The greatness of America and other links

Glenn Greenwald catches a National Review writer making a familiar claim, that the US is the greatest country in world history, and therefore should be judged differently from Bad Nations. Greenwald discusses how much this belief helps to justify wars, drone bombs or at least excuse them—we can’t possibly have committed war crimes! We’re America!
Writer Charles Cooke responds, arguing that we are indeed objectively better than, say, North Korea. And that given this superiority (which he also grants to Western Europe) it is best that we dominate the world rather than North Korea.
This would be more convincing if more people who attest to our greatness were horrified by, say Abu Ghraib and Gitmo. If we’re great because of our actions rather than innately (Cooke: “It behaves differently.”), then bad actions lessen our greatness. Yet instead we get the “Abu Ghraib was just a frat party, no big” response (in fairness, I’ve no idea whether Cooke took that position).
And frankly, our history of running the world hasn’t been so hot. Yes, I’m glad the Soviet Union didn’t take more nations under its thumb than it did. But past Washington officials used the argument we were better than Them (and that it was absolutely imperative to stop Them) to justify overthrowing democratic governments in Guatemala (replacing them with genocidal tyrants), Chile (giving Chileans the brutal, murderous Pinochet regime) and Iran; backing death squads in El Salvador; supporting dictators in the Philippines; and paying millions to France not to give up its colonial regime in Vietnam, because we “knew” it was better for the Vietnamese to have European white people ruling them than control their own country. And even if it’s not better, it’s their country. We don’t get to vote just because we believe we have the answers.
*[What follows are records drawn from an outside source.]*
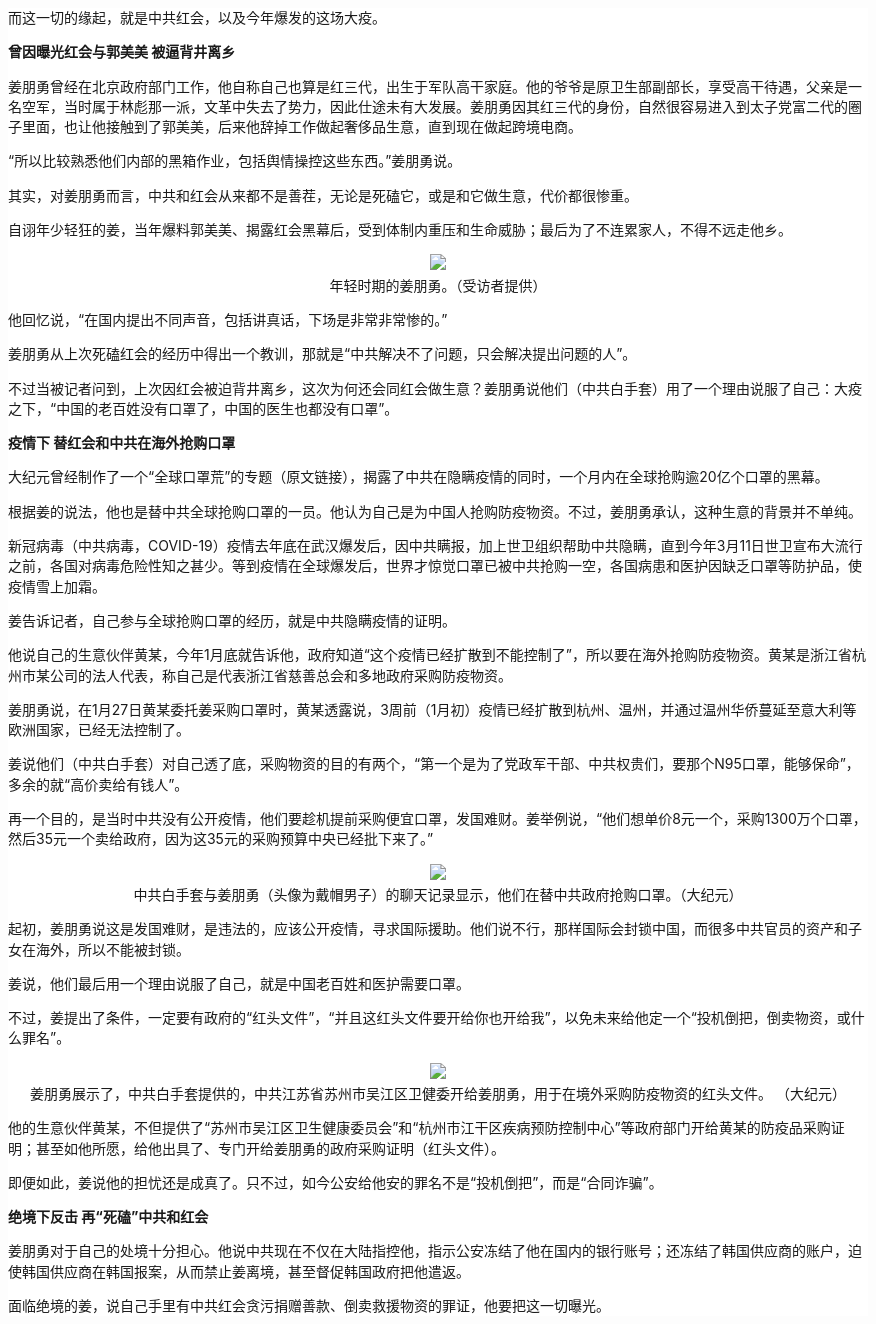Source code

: 而这一切的缘起，就是中共红会，以及今年爆发的这场大疫。

<b>曾因曝光红会与郭美美 被逼背井离乡</b>

姜朋勇曾经在北京政府部门工作，他自称自己也算是红三代，出生于军队高干家庭。他的爷爷是原卫生部副部长，享受高干待遇，父亲是一名空军，当时属于林彪那一派，文革中失去了势力，因此仕途未有大发展。姜朋勇因其红三代的身份，自然很容易进入到太子党富二代的圈子里面，也让他接触到了郭美美，后来他辞掉工作做起奢侈品生意，直到现在做起跨境电商。

“所以比较熟悉他们内部的黑箱作业，包括舆情操控这些东西。”姜朋勇说。

其实，对姜朋勇而言，中共和红会从来都不是善茬，无论是死磕它，或是和它做生意，代价都很惨重。

自诩年少轻狂的姜，当年爆料郭美美、揭露红会黑幕后，受到体制内重压和生命威胁；最后为了不连累家人，不得不远走他乡。

<div align="center"><img src="heeo4/846faad9e05b440adf7a34b0f772cce9-450x675.jpg" width=300></div>
<div align="center">年轻时期的姜朋勇。（受访者提供）</div><p>

他回忆说，“在国内提出不同声音，包括讲真话，下场是非常非常惨的。”

姜朋勇从上次死磕红会的经历中得出一个教训，那就是“中共解决不了问题，只会解决提出问题的人”。

不过当被记者问到，上次因红会被迫背井离乡，这次为何还会同红会做生意？姜朋勇说他们（中共白手套）用了一个理由说服了自己：大疫之下，“中国的老百姓没有口罩了，中国的医生也都没有口罩”。

<b>疫情下 替红会和中共在海外抢购口罩</b>

大纪元曾经制作了一个“全球口罩荒”的专题（原文链接），揭露了中共在隐瞒疫情的同时，一个月内在全球抢购逾20亿个口罩的黑幕。

根据姜的说法，他也是替中共全球抢购口罩的一员。他认为自己是为中国人抢购防疫物资。不过，姜朋勇承认，这种生意的背景并不单纯。

新冠病毒（中共病毒，COVID-19）疫情去年底在武汉爆发后，因中共瞒报，加上世卫组织帮助中共隐瞒，直到今年3月11日世卫宣布大流行之前，各国对病毒危险性知之甚少。等到疫情在全球爆发后，世界才惊觉口罩已被中共抢购一空，各国病患和医护因缺乏口罩等防护品，使疫情雪上加霜。

姜告诉记者，自己参与全球抢购口罩的经历，就是中共隐瞒疫情的证明。

他说自己的生意伙伴黄某，今年1月底就告诉他，政府知道“这个疫情已经扩散到不能控制了”，所以要在海外抢购防疫物资。黄某是浙江省杭州市某公司的法人代表，称自己是代表浙江省慈善总会和多地政府采购防疫物资。

姜朋勇说，在1月27日黄某委托姜采购口罩时，黄某透露说，3周前（1月初）疫情已经扩散到杭州、温州，并通过温州华侨蔓延至意大利等欧洲国家，已经无法控制了。

姜说他们（中共白手套）对自己透了底，采购物资的目的有两个，“第一个是为了党政军干部、中共权贵们，要那个N95口罩，能够保命”，多余的就“高价卖给有钱人”。

再一个目的，是当时中共没有公开疫情，他们要趁机提前采购便宜口罩，发国难财。姜举例说，“他们想单价8元一个，采购1300万个口罩，然后35元一个卖给政府，因为这35元的采购预算中央已经批下来了。”

<div align="center"><img src="heeo4/IMG_3117-600x1299.png" width=400></div>
<div align="center">中共白手套与姜朋勇（头像为戴帽男子）的聊天记录显示，他们在替中共政府抢购口罩。（大纪元）</div><p>

起初，姜朋勇说这是发国难财，是违法的，应该公开疫情，寻求国际援助。他们说不行，那样国际会封锁中国，而很多中共官员的资产和子女在海外，所以不能被封锁。

姜说，他们最后用一个理由说服了自己，就是中国老百姓和医护需要口罩。

不过，姜提出了条件，一定要有政府的“红头文件”，“并且这红头文件要开给你也开给我”，以免未来给他定一个“投机倒把，倒卖物资，或什么罪名”。

<div align="center"><img src="heeo4/0803_1-600x727.png" width=300></div>
<div align="center">姜朋勇展示了，中共白手套提供的，中共江苏省苏州市吴江区卫健委开给姜朋勇，用于在境外采购防疫物资的红头文件。 （大纪元）</div><p>

他的生意伙伴黄某，不但提供了“苏州市吴江区卫生健康委员会”和“杭州市江干区疾病预防控制中心”等政府部门开给黄某的防疫品采购证明；甚至如他所愿，给他出具了、专门开给姜朋勇的政府采购证明（红头文件）。

即便如此，姜说他的担忧还是成真了。只不过，如今公安给他安的罪名不是“投机倒把”，而是“合同诈骗”。

<b>绝境下反击 再“死磕”中共和红会</b>

姜朋勇对于自己的处境十分担心。他说中共现在不仅在大陆指控他，指示公安冻结了他在国内的银行账号；还冻结了韩国供应商的账户，迫使韩国供应商在韩国报案，从而禁止姜离境，甚至督促韩国政府把他遣返。

面临绝境的姜，说自己手里有中共红会贪污捐赠善款、倒卖救援物资的罪证，他要把这一切曝光。
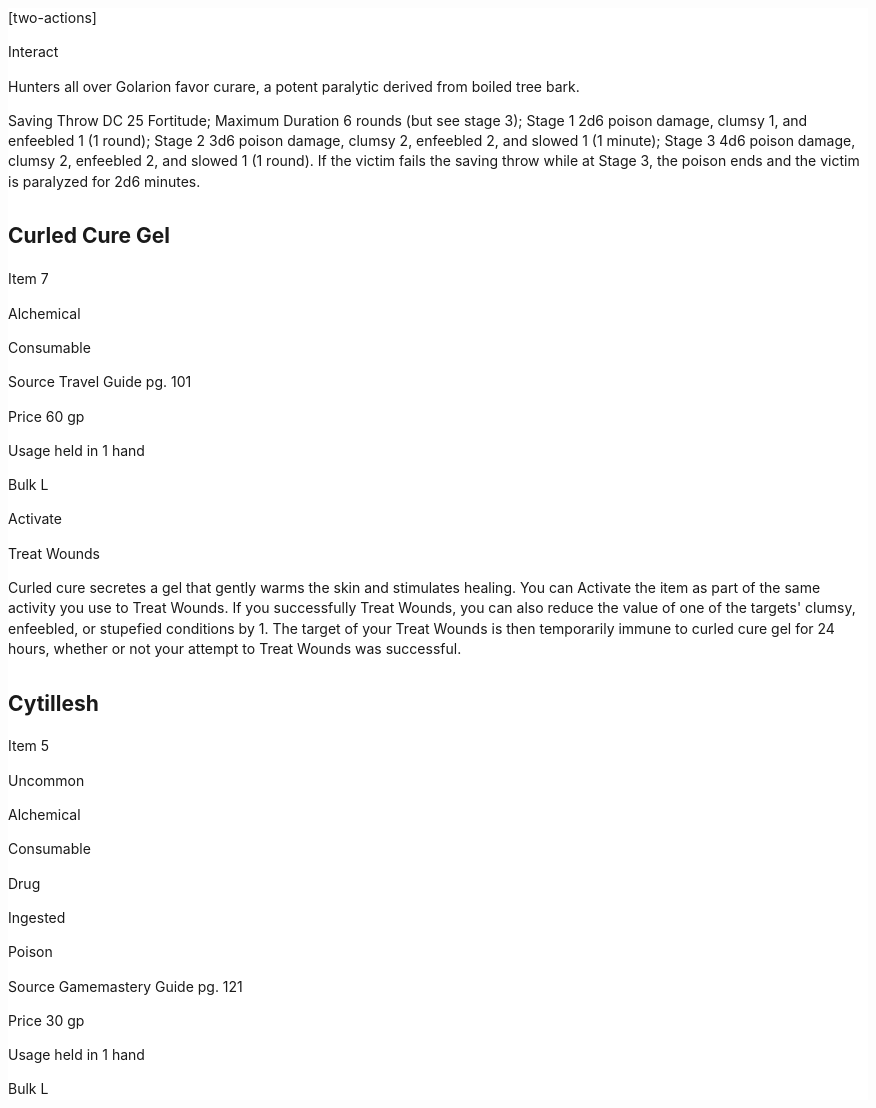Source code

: [two-actions]

Interact

Hunters all over Golarion favor curare, a potent paralytic derived from boiled tree bark.

Saving Throw DC 25 Fortitude; Maximum Duration 6 rounds (but see stage 3); Stage 1 2d6 poison damage, clumsy 1, and enfeebled 1 (1 round); Stage 2 3d6 poison damage, clumsy 2, enfeebled 2, and slowed 1 (1 minute); Stage 3 4d6 poison damage, clumsy 2, enfeebled 2, and slowed 1 (1 round). If the victim fails the saving throw while at Stage 3, the poison ends and the victim is paralyzed for 2d6 minutes.

## Curled Cure Gel

Item 7

Alchemical

Consumable

Source Travel Guide pg. 101

Price 60 gp

Usage held in 1 hand

Bulk L

Activate

Treat Wounds

Curled cure secretes a gel that gently warms the skin and stimulates healing. You can Activate the item as part of the same activity you use to Treat Wounds. If you successfully Treat Wounds, you can also reduce the value of one of the targets' clumsy, enfeebled, or stupefied conditions by 1. The target of your Treat Wounds is then temporarily immune to curled cure gel for 24 hours, whether or not your attempt to Treat Wounds was successful.

## Cytillesh

Item 5

Uncommon

Alchemical

Consumable

Drug

Ingested

Poison

Source Gamemastery Guide pg. 121

Price 30 gp

Usage held in 1 hand

Bulk L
And in the past decade we’ve seen Iraq invaded and reduced to shambles, drone strikes in Yemen, Pakistan and other nations, Americans and foreigners locked up for life without trial … Like Cooke, I don’t want to see North Korea dictate to the world, but I don’t want us to do it either. In the end, we’ll rationalize what’s good for us is good for the world. As witness Cooke cites Iran as one of those countries we’re morally better than, but what about Saudi Arabia? Just as repressive as Iran, if not more so, yet nobody in Washington worries about its sizable influence. Unless you define good as “ally of the US” that doesn’t make sense.
As I said in a past column, “Cloaking our actions in the greater good makes it easier to ignore how fundamentally selfish our policies often are. It’s legitimate to act in our own interests. It’s never legitimate to advance our interests by screwing over the people of some other nation.”
You can also check out a past post of mine on American exceptionalism.
In a related topic, Slacktivist catches one advocate for intervening in Syria accusing an anti-interventionist of being pro-regime, the same argument thrown around so much before Iraq: Are you denying Saddam is evil? If he’s so evil, why don’t you want us to intervene?
Slacktivist suggests it’s like theodicy in religion—the question of why bad things happen to good people. The US is good, therefore we mustn’t tolerate evil, and we’re powerful so we must be able to destroy it. Therefore there’s no reason not to do it, unless you side with evil.
As David Rieff points out in A Bed for the Night, humanitarian intervention is often a contradiction in terms (I doubt tens of thousands of dead Iraqis felt liberated by our invasion. Or as the blogger Hilzoy once put it “Violence is not a way of getting where you want to go, only more quickly. Its existence changes your destination. If you use it, you had better be prepared to find yourself in the kind of place it takes you to.” And we usually aren’t (just look at Iraq).